月光下,一抹孤傲的身影靜靜落在池中,長發如葉般在水麵上飄動,漣漪之處,隱隱打破了映出皓月的完整。
秦嘯緊閉著雙眸,輕動了下手臂,頓有些碎冰相互碰撞的聲音傳出,在那麥色的肌膚上,有一道道血紅的紋印隱約閃爍,像是鎖鏈,也像是一道道無法破除的咒詛。
這時,沈瑜自暗處走出,手裏拿著一封來自辰國的信。
“祁王。”畫影輕喚,半膝跪地,雙手將其交上。
秦嘯略微睜開了眼眸,露出了那繚繞著血紅的墨眸。隻手結果信,隨意地拆開,無聲地將上麵的文字一一看過,長睫卻沒有絲毫的開合,仿佛對書麵上的東西沒有絲毫的興趣。片刻後,他將那封信緩緩放在了池邊,信上沾染了秦嘯手上的水露,墨跡緩緩暈開。
“要出兵援助辰國嗎?”沈瑜將信折起,小心問道。
秦嘯深吸口氣,遠遠望著麵前在夜中十分耀眼的月,指尖慵懶地在水中輕點。
“當然要出兵。”
“如果是這樣,很有可能要直接麵對歸雲堂,會不會與王後……”
“本王,為何要避開?”秦嘯像是忍耐已久,倏而從水中站起,嘩啦一聲,將那銀露四處漸開,眸底終於多出了一些冷冷的幽光。
沈瑜迅速拿過一旁的衣服替秦嘯披上,然後小心退去一旁。
秦嘯將衣服攏好,回身跨出池子,用著清冷的聲音說道:“明日集結兵力,一旦成國敢出兵辰國,本王就讓他有去無回。”
說罷,秦嘯便徑自離開。
沈瑜愣愣站在原處想著方才秦嘯的話,不僅長歎口氣,總覺得,自家的王不知何時有些變化,是心境上的變化,還是……
沈瑜想不透徹,隻能旁觀,遂也加了步子,匆匆跟上秦嘯。
不久,祁國便集結了大軍,正麵成國。
這一舉動,在六國掀起了一陣不小的旋風,皆在情理之中,又多少在情理之外,因為秦嘯打探歸雲堂之事,龍域六國的諸位皆有耳聞,如今,竟是要刀劍相向。
出兵的那日,在祁國境內已經集齊了數萬墨龍衛,黑色的戰裝將祁國邊境籠上了一層厚重與壓抑,成國邊境與祁國緊挨,即便墨龍衛尚未踏破這條淺淺的線,邊境的守衛已經感受到了那陣讓人窒息的壓迫感。
眾兵之後,秦嘯身騎烈馬,緩緩向前來到了眾兵之前。然而比起熱血昂揚要拿下成國,秦嘯臉上卻寫著另一番的情緒。他似乎是在等,又興奮,有悲哀。

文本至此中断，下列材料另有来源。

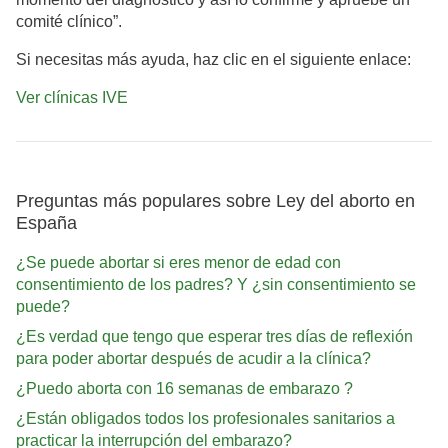
comité clínico”.
Si necesitas más ayuda, haz clic en el siguiente enlace:
Ver clínicas IVE
Preguntas más populares sobre Ley del aborto en
España
¿Se puede abortar si eres menor de edad con
consentimiento de los padres? Y ¿sin consentimiento se
puede?
¿Es verdad que tengo que esperar tres días de reflexión
para poder abortar después de acudir a la clínica?
¿Puedo aborta con 16 semanas de embarazo ?
¿Están obligados todos los profesionales sanitarios a
practicar la interrupción del embarazo?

果不其然,再出兵的號角響起的同時,天空倏然被一陣黑暗所籠,一片片黑羽隨風墜在眾兵的盔甲上,隨後巨鳥的嘶喊聲刺破蒼穹,且見那隻臣服於歸雲堂的黑羽巨鳥竟朝著墨龍衛俯衝而下。鳥嘴如巨釘,如刀劍,足以在一瞬間刺穿一個人的心髒,墨龍衛全部拔出兵器,拚盡全力抵擋住那一瞬的攻擊。
然而巨鳥仿佛隻是想要威懾墨龍衛一般,當墨龍衛讓出了一塊空地之後,巨鳥們紛紛在低空盤旋,將這塊空地圍堵起來,不許任何人肆意靠近。
而後,空中忽然傳來了比其餘巨鳥聲音都威懾數倍的低吼,巨鳥之王自天而下,穩穩落在了被空出的地方,一陣狂風頓時跟著卷起,將落在的黑羽再度撩至空中。